Разумеется, никто не ответил на его вопрос.
Тогда он резко изменил тему.
Теперь весь он засветился, как случалось с ним в молодости, и Варвара даже шею вытянула до боли, чтобы увидеть эти горячие глаза, эту вздернутую голову, этот юношеский румянец на худых щеках седеющего человека, немолодого, искалеченного войной и все-таки умеющего так внезапно и бешено увлекаться, что все те, кто слушал его, увидели то, что видел он, и поверили тому, что рассказывал он, хоть все это гораздо больше походило на сладкую сказочку, нежели на реальную больничную действительность.
Невесть что рассказывал он скептическому Щукину, захваченному его повествованием Саше Золотухину, сердитому Амираджиби, внимательно насупленному Зиновию Семеновичу, застывшей от волнения Ляле, раскрасневшейся и гордящейся и Устименкой и своим Саиняном Любе Габай, толстому, ни в бога ни в черта давно не верящему Зеленному, старому Лорье, который и витамины-то не признавал, не то что некоего киевского Бейлина, наивно-озадаченному Богословскому, Варваре, которая думала горячо и спокойно, слушая Устименку: «Он добьется! Уж он-то организует это все у себя! И не хуже, а, может быть, лучше, чем этот его нынешний бог — доктор Бейлин!»
По-разному слушали своего главврача обиженная и уязвленная Воловик и верный делатель-работяга Митяшин, старый, хлебнувший вреда от мечтаний австриец Гебейзен, медсестра Женя и не разучившаяся восторгаться Володей, всей душой преданная ему Нора, преданная, но понимающая, как нелегко добиться того, чего добился Бейлин. Но тем не менее все слушали, красиво выражаясь, как зачарованные, и никто, даже наибольшие циники-медники-злые-жестяники не сомневались в том, что этот железнолобый Устименко добьется своего. Он несомненно добьется, он никогда не отступает, если уж говорит, то обязательно делает, — так думали и водники, и оскорбленная Воловик, так думали железнодорожники и испуганная размахом грядущих работ Катенька Закадычная, и все они, слушая, комбинировали комбинации, которые бы помогли им не впрячься в уготованную этим одержимым упряжку, им — сырым натурам, комбинировали зигзаги, которыми можно было улепетнуть от бешеного устименковского натиска, складывали в уме колкие фразы и ссылки на трудности, которые спасли бы их от угрозы лишних и тяжких хлопот…

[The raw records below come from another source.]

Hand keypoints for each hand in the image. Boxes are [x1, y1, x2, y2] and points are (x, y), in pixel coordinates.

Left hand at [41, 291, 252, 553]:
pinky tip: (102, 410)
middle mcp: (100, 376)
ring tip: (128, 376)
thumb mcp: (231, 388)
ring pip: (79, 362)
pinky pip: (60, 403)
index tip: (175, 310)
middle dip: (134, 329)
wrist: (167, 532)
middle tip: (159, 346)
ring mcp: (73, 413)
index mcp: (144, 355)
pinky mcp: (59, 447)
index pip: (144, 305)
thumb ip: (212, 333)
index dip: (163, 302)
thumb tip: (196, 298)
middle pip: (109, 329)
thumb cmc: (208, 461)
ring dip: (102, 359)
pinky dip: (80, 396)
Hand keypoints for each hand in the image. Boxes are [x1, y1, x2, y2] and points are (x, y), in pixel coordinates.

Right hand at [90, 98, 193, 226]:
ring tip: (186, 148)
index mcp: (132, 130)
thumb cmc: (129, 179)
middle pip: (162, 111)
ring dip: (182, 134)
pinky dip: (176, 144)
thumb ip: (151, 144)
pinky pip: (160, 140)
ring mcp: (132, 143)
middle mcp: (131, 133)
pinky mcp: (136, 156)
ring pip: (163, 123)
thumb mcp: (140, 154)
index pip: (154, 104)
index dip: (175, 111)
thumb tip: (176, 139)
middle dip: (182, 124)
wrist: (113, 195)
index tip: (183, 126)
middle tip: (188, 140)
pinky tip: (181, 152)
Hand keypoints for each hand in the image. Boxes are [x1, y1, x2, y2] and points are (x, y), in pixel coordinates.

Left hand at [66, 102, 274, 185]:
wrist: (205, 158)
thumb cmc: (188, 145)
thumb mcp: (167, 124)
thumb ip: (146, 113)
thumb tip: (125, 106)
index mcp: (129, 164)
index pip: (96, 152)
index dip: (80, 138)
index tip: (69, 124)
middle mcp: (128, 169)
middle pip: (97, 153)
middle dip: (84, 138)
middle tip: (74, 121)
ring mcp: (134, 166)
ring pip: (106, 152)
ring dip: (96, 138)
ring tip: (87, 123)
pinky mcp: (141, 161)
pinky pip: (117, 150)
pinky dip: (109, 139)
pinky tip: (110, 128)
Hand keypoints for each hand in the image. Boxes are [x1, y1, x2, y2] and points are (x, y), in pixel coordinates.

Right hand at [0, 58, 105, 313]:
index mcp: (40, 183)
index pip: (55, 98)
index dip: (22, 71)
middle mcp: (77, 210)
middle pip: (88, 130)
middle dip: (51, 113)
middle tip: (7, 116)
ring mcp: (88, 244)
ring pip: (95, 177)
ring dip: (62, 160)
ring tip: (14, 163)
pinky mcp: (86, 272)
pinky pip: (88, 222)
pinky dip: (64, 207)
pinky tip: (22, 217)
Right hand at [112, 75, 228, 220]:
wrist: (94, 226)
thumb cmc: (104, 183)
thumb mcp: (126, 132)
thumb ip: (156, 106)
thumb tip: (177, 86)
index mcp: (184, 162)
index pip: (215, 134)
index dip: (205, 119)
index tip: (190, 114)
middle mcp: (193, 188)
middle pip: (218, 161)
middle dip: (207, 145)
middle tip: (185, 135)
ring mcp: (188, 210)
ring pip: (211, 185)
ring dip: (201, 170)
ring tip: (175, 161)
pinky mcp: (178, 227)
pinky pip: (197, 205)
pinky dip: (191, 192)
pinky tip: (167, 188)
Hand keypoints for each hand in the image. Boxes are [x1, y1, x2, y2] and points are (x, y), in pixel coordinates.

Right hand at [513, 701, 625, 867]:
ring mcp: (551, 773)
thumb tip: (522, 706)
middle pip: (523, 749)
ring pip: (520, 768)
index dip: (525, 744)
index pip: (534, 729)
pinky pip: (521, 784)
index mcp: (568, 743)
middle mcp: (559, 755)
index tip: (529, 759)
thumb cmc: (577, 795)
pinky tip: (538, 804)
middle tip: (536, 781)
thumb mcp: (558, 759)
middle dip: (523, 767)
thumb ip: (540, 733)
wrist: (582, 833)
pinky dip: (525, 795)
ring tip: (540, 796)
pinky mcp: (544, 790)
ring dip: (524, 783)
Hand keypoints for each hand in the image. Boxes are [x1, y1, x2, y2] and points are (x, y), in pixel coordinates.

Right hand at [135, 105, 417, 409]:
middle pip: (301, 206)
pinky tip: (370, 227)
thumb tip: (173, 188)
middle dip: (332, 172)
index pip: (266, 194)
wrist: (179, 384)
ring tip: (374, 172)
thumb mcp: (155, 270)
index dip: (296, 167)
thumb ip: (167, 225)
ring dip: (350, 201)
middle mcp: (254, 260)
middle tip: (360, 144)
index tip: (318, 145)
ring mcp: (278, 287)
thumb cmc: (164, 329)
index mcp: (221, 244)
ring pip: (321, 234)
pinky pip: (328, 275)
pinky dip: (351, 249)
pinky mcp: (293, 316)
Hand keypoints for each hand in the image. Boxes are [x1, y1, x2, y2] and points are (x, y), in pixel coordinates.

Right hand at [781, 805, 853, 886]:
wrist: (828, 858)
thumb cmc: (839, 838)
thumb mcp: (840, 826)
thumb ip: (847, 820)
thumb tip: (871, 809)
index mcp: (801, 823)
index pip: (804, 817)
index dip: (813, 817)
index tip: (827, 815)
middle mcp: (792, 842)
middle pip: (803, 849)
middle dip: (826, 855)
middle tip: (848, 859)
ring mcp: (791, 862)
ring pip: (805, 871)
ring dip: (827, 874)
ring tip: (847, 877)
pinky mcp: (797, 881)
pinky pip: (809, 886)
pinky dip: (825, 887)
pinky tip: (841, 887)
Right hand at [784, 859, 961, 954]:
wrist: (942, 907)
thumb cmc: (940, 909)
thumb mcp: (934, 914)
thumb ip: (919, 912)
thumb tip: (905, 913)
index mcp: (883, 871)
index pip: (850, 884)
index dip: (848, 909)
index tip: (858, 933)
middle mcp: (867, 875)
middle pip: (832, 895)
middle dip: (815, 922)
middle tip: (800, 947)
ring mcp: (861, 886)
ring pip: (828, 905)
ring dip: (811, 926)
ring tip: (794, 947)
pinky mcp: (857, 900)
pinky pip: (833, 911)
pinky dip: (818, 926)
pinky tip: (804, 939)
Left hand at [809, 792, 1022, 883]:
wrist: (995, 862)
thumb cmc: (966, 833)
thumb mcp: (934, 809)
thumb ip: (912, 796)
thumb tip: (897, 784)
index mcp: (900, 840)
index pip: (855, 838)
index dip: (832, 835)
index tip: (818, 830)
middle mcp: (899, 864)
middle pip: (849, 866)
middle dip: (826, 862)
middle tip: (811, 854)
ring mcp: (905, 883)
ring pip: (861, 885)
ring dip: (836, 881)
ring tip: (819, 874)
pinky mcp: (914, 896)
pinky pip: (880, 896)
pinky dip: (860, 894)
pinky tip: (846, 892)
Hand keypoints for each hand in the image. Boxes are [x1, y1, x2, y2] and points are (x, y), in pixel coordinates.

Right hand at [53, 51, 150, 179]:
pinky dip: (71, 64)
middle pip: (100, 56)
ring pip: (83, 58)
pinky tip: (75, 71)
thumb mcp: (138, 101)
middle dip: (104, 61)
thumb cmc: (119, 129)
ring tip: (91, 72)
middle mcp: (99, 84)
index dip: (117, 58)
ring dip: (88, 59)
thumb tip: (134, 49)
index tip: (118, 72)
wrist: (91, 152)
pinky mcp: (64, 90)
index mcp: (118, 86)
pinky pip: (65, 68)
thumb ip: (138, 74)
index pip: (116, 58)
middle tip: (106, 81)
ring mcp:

Он, несомненно, чувствовал все, что происходило в стане противников. Более того, он видел это, как ни старались они быть невидимками в своем молчаливом заговоре против него. Видел и потому теперь говорил только им, ища их рассеянные взгляды, яростно упираясь в них своими злыми зрачками, не давая ни в чем пощады и спуску их будущим возражениям, угадывая то, с чем они на него навалятся, предупреждая их речи, будущие стенания, охи и вздохи, заранее вышибая из них все те доводы, которыми они могли хоть в какой-то мере привлечь на свою сторону, допустим, Золотухина, спокойная сила которого ему была нужна — не для себя, разумеется, а для тебя, от коего он теперь никак не мог отступить.
И все-таки — он видел и это — они не сдавались. Не сдавались, ведомые Женькой, товарищем Степановым, Евгением Родионовичем, который, морща лоб, будто и впрямь роденовский Мыслитель, писал в книжечке свои остренькие вопросики. Устименко наперед знал: там все будет о деньгах — кто их даст и с чего это Владимир Афанасьевич так размахался за счет Советской власти? До того ли государству, истерзанному войной? Штатное расписание в ход будет пущено, бюджет, экономия. И Лорье писал быстро в тетрадочке, подчеркивал — старый эссеист, любил он загнать под ноготь ближнему своему иголку, да так, чтобы услышать визг. Зеленной не писал, но уже определил для себя, как отзовется о бейлиновской больнице: показуха и прожектерство, — скажет он, а потом начнет снимать стружку послойно.